• THE RECORDS:
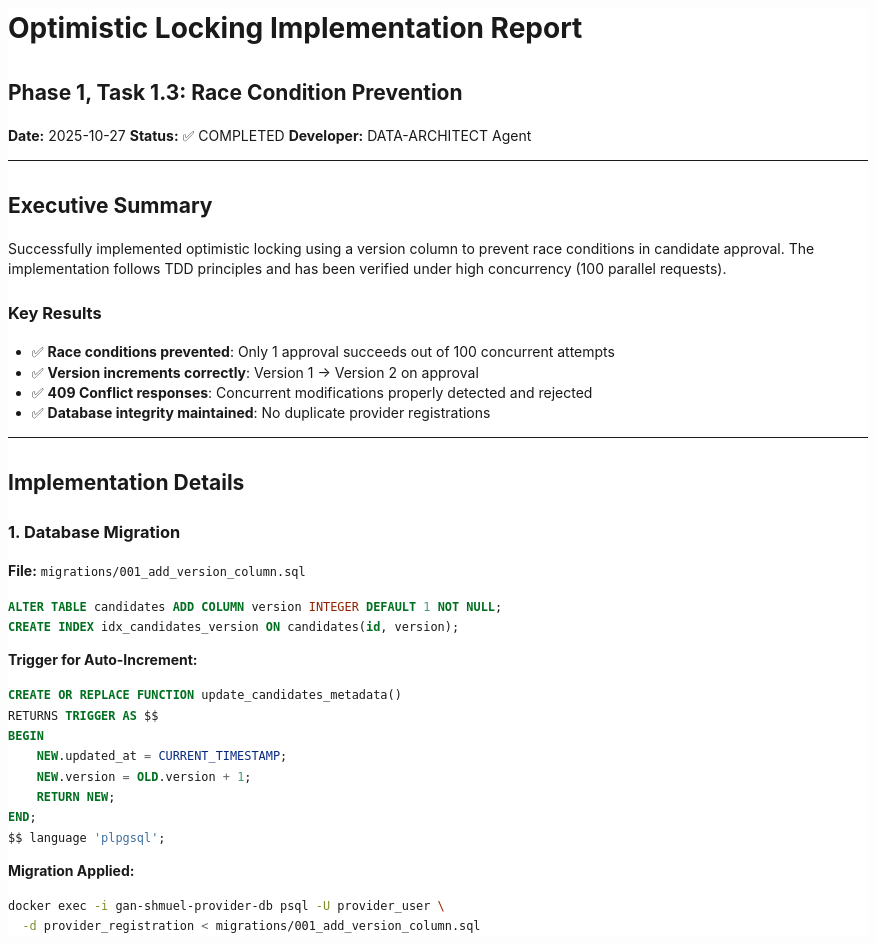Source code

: # Optimistic Locking Implementation Report
## Phase 1, Task 1.3: Race Condition Prevention

**Date:** 2025-10-27
**Status:** ✅ COMPLETED
**Developer:** DATA-ARCHITECT Agent

---

## Executive Summary

Successfully implemented optimistic locking using a version column to prevent race conditions in candidate approval. The implementation follows TDD principles and has been verified under high concurrency (100 parallel requests).

### Key Results
- ✅ **Race conditions prevented**: Only 1 approval succeeds out of 100 concurrent attempts
- ✅ **Version increments correctly**: Version 1 → Version 2 on approval
- ✅ **409 Conflict responses**: Concurrent modifications properly detected and rejected
- ✅ **Database integrity maintained**: No duplicate provider registrations

---

## Implementation Details

### 1. Database Migration

**File:** `migrations/001_add_version_column.sql`

```sql
ALTER TABLE candidates ADD COLUMN version INTEGER DEFAULT 1 NOT NULL;
CREATE INDEX idx_candidates_version ON candidates(id, version);
```

**Trigger for Auto-Increment:**
```sql
CREATE OR REPLACE FUNCTION update_candidates_metadata()
RETURNS TRIGGER AS $$
BEGIN
    NEW.updated_at = CURRENT_TIMESTAMP;
    NEW.version = OLD.version + 1;
    RETURN NEW;
END;
$$ language 'plpgsql';
```

**Migration Applied:**
```bash
docker exec -i gan-shmuel-provider-db psql -U provider_user \
  -d provider_registration < migrations/001_add_version_column.sql
```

• WORK INSTRUCTION: Leave the pictures out. Otherwise, output the listing above exactly.

• FINISHED TASK:
Source code

: # Optimistic Locking Implementation Report
## Phase 1, Task 1.3: Race Condition Prevention

**Date:** 2025-10-27
**Status:** ✅ COMPLETED
**Developer:** DATA-ARCHITECT Agent

---

## Executive Summary

Successfully implemented optimistic locking using a version column to prevent race conditions in candidate approval. The implementation follows TDD principles and has been verified under high concurrency (100 parallel requests).

### Key Results
- ✅ **Race conditions prevented**: Only 1 approval succeeds out of 100 concurrent attempts
- ✅ **Version increments correctly**: Version 1 → Version 2 on approval
- ✅ **409 Conflict responses**: Concurrent modifications properly detected and rejected
- ✅ **Database integrity maintained**: No duplicate provider registrations

---

## Implementation Details

### 1. Database Migration

**File:** `migrations/001_add_version_column.sql`

```sql
ALTER TABLE candidates ADD COLUMN version INTEGER DEFAULT 1 NOT NULL;
CREATE INDEX idx_candidates_version ON candidates(id, version);
```

**Trigger for Auto-Increment:**
```sql
CREATE OR REPLACE FUNCTION update_candidates_metadata()
RETURNS TRIGGER AS $$
BEGIN
    NEW.updated_at = CURRENT_TIMESTAMP;
    NEW.version = OLD.version + 1;
    RETURN NEW;
END;
$$ language 'plpgsql';
```

**Migration Applied:**
```bash
docker exec -i gan-shmuel-provider-db psql -U provider_user \
  -d provider_registration < migrations/001_add_version_column.sql
```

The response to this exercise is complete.